Черт, не облажаться бы на этой войне, к слову. А то назначат в кавалерию какую-нибудь, а я хоть и перестал сам себя поправлять, но казаковать мне пока еще явно рано, позору не оберусь. Плана операции-то еще нет, и полковник сам не в курсе, все в Новой Фактории разрабатывают, нам потом доведут… в части касающейся.

Вообще мы так себе воинство, если честно. Боевого слаживания — ноль, взаимодействия примерно столько же. По-хорошему, учить и учить действовать вместе надо, и не день и не два, а куда дольше, чтобы реальный толк был. Хотя сам по себе народ толковый, и стрелять умеют, и трудностей не боятся… да здесь их вообще не очень боятся, привыкли.

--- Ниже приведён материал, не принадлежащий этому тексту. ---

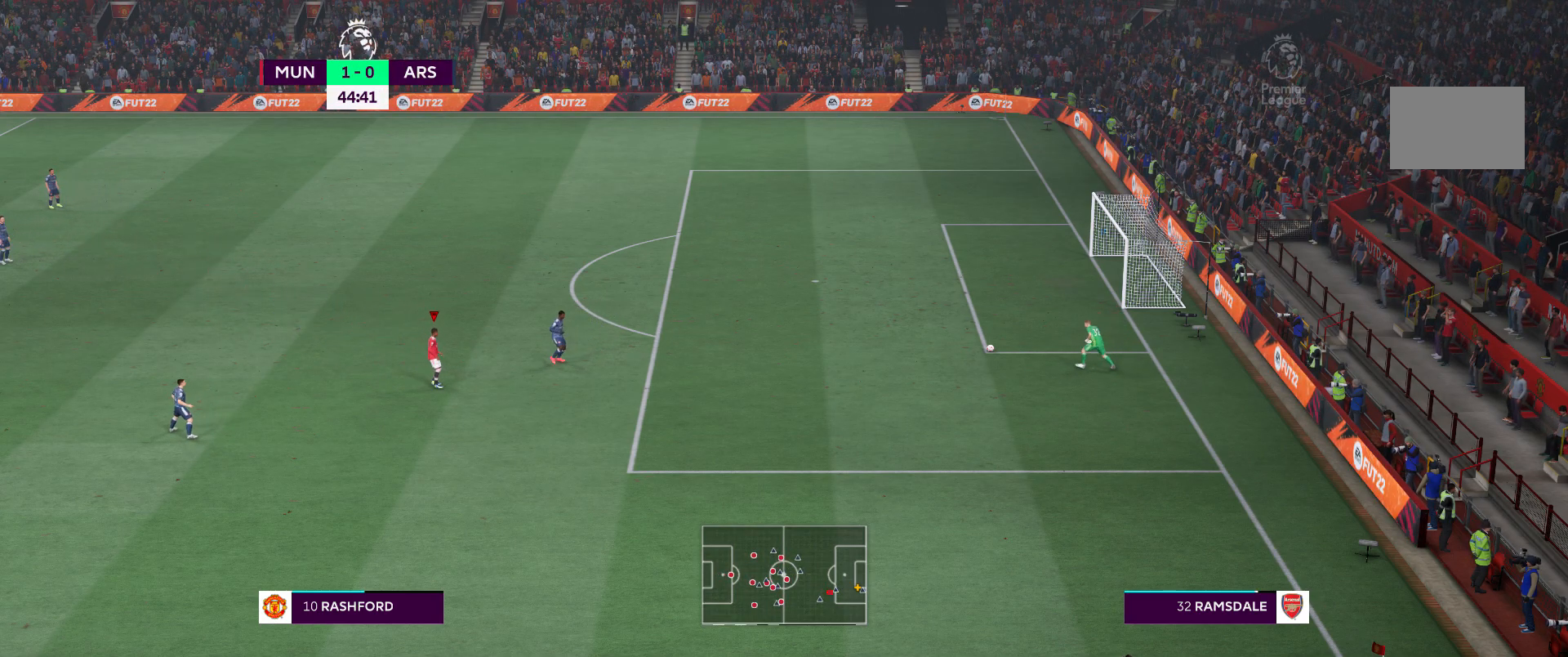
{"buttons": [], "left_stick": "center", "right_stick": "center", "events": []}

Дорога уже довольно высоко поднялась по пологому склону и теперь сделала петлю, вывезя меня на самое любимое место этого пути. Отсюда открывался прекрасный вид и на Бухту, и на гавань. Вон она, «Закатная чайка» наша, если присмотреться, то очень хорошо отсюда видна. Шхуны, шлюпы, лодки, причалы, склады… вон Главная улица, Главная площадь… вон и зал собраний. И даже проход отсюда виден, в котором я побил Семена Пузана со товарищи. Кстати, где там можно хорошо поужинать с дамой? В «Золотой бухте»? Точно, в ней. Не забыть столик заказать только. На когда? А вот сейчас и договоримся. Если, конечно, застану Аглаю дома. А если не застану? Тогда просто подожду. Или поеду искать. Домой точно не вернусь — мне уже без нее невмоготу.

Ворота усадьбы Аглаи были закрыты. Спешился, накинул поводья Зорьки на приворотную коновязь, толкнул калитку. Во дворе как раз Валентина стояла, наливала разомлевшим на жаре псам воду. Те на мое появление никак не среагировали — я уже за своего для них был. Глянули искоса и более никаких знаков внимания не оказывали.

— Здравствуйте!

— Тебе здравствовать, — обернулась она, перехватывая кувшин поудобней, и сразу обломала: — Нет твоей любезной, вызвали.

— Вот как… — расстроился я. — Обидно.

— А чего обидного? — удивилась она. — Вернется же, никуда не денется. Заводи пока лошадь, а я тебя накормлю. Обедал уже?

— Нет, не успел, — вдохновился я таким предложением.

— Ну вот и отобедаешь, — подвела она итог краткому диалогу.

С Зорькой Степан помог, без всяких просьб с моей стороны. Принял и повел в конюшню, а я на веранду направился, где и развалился в низком плетеном кресле. Валентина вышла на веранду через кухонную дверь и, не спрашивая, налила мне большой стакан традиционного здесь лимонада.

— А скоро Аглаю-то ожидаете? — спросил я у нее, принимая стакан.

— Да кто знает! — пожала она плечами. — У Елисея Рыжего кобыла заболела, вот и все, что знаю. От него сын прискакал — вот вместе и уехали.

— А обычно как бывает? — попытался я все же уточнить.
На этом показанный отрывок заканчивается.